Each of the subdirectories in the prefix keeps only objects of a given type. For example, the dataformats subdirectory keeps only data format objects, and so on. Inside each subdirectory, the user will find an organization that resembles the naming convention of objects in the BEAT framework. For example, you’d be able to find the data format my_dataformat, belonging to user user, version 1, under the directory <prefix>/dataformats/user/my_dataformat/1. Objects are described by a JSON file, an optional full-length description in reStructuredText format and, depending on the object type, a program file containing user routines programmed in one of the supported languages.

All the commands from beat.editor or beat.cmdline commands should be run it in the parent folder of prefix. Otherwise the system will not be able to access the BEAT objects.

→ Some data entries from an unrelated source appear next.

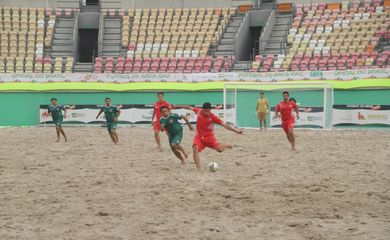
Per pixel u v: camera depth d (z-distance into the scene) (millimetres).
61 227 8328
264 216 9078
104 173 14164
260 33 43531
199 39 41781
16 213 9367
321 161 16422
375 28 38781
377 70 31156
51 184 12484
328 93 31172
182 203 10133
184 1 45312
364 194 11102
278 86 32250
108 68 39125
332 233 7957
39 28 42688
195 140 14633
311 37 39312
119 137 25844
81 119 34312
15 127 33406
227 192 11281
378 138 24344
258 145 21375
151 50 41188
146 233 7938
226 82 32906
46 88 34531
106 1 45562
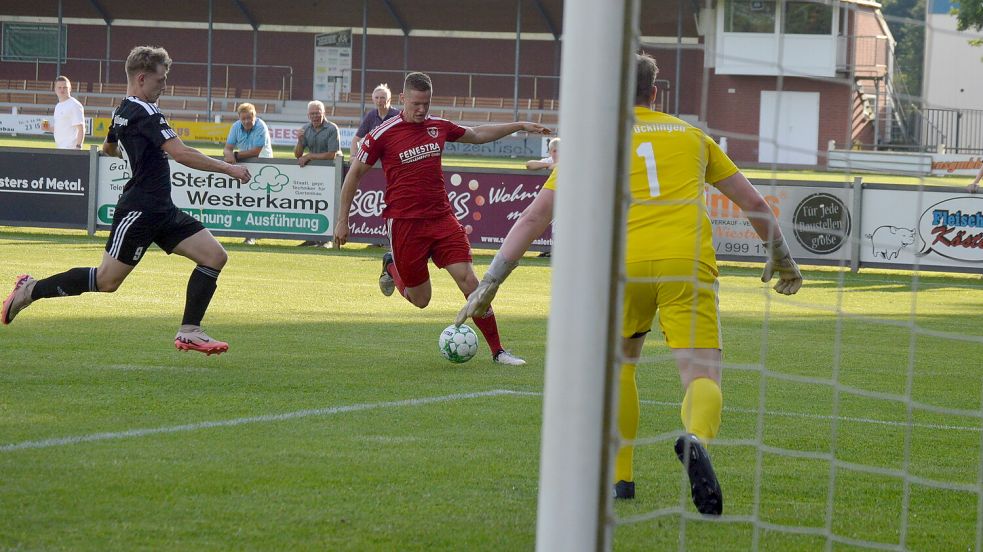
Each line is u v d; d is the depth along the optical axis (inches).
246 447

For more information about configuring the prefix please see Command-line configurations.

The Workflow

BEAT objects consist of two main components.

  • A json file that represents the metadata of the object.

  • A piece of code in the supported backend language (python or C++) that defines the behaviour of certain type of objects.

To use BEAT locally you need to be able to create and edit the mentioned components for BEAT objects, test and debug them, visualize and manage them, and finally run an experiment. These can be done using different tools in BEAT.

  • beat.editor is a graphical web application that enables you to edit metadata and manage the objects.

  • The codes can be eddited using the eidtor of your choice.

  • beat.cmdline does “the rest”, letting you run and visualize experiments, manage the cache, debug, and much more. For more information see BEAT Command-line Client.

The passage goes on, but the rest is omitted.